Security groups (optional)

For getting started, CDP can create the required network security groups for you, but for production you may want to use your own security groups.

Two security groups need to be created: the first security group will be used for all gateway nodes and the second security groups will be used for all other nodes. The gateway nodes communicate with the Management Console and therefore require additional ports. These security groups will be applied when creating a data lake and FreeIPA during environment creation and when you create Data Hub clusters.

Review the following guidelines prior to adding security groups rules. This describes all the inbound ports that need to be open and provides guidelines for what to enter as a source range:

“Knox” security group

This security group is used for gateway nodes:
Protocol Port Range Source Description
TCP 22 Your CIDR This is an optional port for end user SSH access to cluster hosts. You should open it to your organization’s CIDR.
TCP 443 Your CIDR and CDP CIDR This port is used to access the Data Lake and Data Hub cluster UIs via Knox gateway. You must open this port to your organization’s CIDR in order to access cluster UIs.

This port is not needed for CCM.

TCP 9443 CDP CIDR This port is used by CDP to maintain management control of clusters and data lakes.

By default, when CDP creates the security groups automatically, it opens this port to the correct IP.

This port is not needed for CCM.

TCP, UDP 0-65535 Your internal VPC CIDR. For example 10.10.0.0/16 This is required for internal communication within the VPC.

"Default" security group

This security group is used for all nodes except Knox gateway nodes:
Protocol Port Range Source Description
TCP 22 Your CIDR This is an optional port for end user SSH access to the hosts. You should open it to your organization’s CIDR.
TCP 443 Your CIDR This port is only required if you are planning to spin up Machine Learning workspaces since HTTPS access to ML workspaces is available over port 443. This port is not used by the Management Console or any other services, so if you are not planning to use the Machine Learning service, you do not need to open this port.

This port is not needed for CCM.

TCP 9443 CDP CIDR This port is used by CDP to maintain management control of clusters and data lakes.

By default, when CDP creates the security groups automatically, it opens this port to the correct IP.

This port is not needed when using CCM.

TCP 5432 Your VPC CIDR. For example 10.10.0.0/16 This port is used by the Data Lake for communication with its attached database.
TCP, UDP 0-65535 Your VPC CIDR. For example 10.10.0.0/16 This is required for internal communication within the VPC.

Creating security groups

Security groups can be created and managed from the Azure Portal > Network Security Groups.

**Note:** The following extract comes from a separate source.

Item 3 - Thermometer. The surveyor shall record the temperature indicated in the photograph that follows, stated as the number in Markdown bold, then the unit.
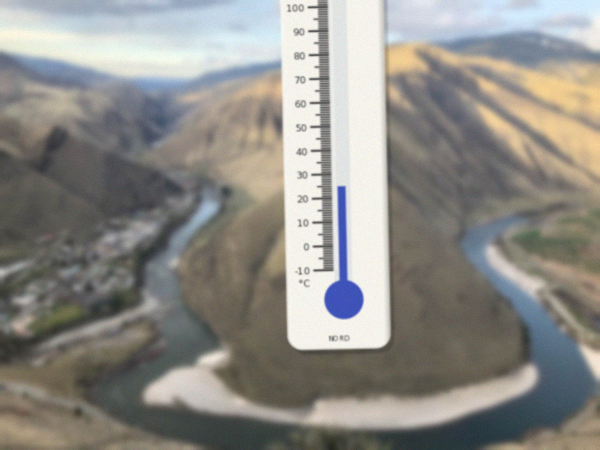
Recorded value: **25** °C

For instructions on how to create new security groups on Azure, refer to Filter network traffic with a network security group using the Azure portal.

On the Network Interface page > Settings, click Network security group.

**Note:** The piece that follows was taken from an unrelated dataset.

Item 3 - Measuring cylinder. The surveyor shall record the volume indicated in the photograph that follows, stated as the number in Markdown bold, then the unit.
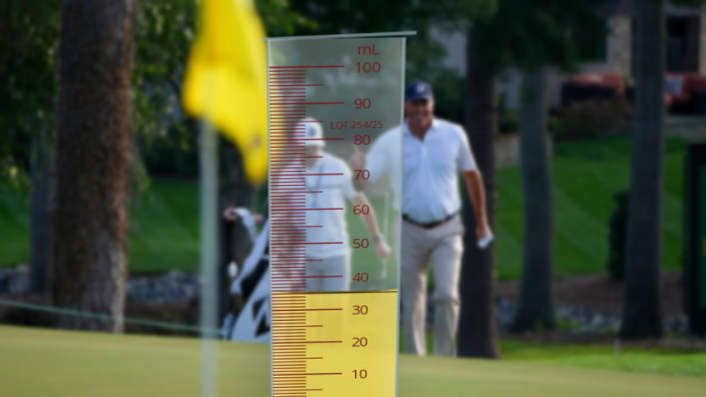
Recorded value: **35** mL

On the Network Security Groups page, click Inbound Security Rules to view the list of rules.

In the Inbound security rules tab, click Add.

You need to create two security groups: Knox and Default (You will see this terminology in the Management Console UI and CLI, so if you decide to choose different names, make sure that you are able to distinguish between the two security groups).

Use the guidelines and examples provided above when editing rules.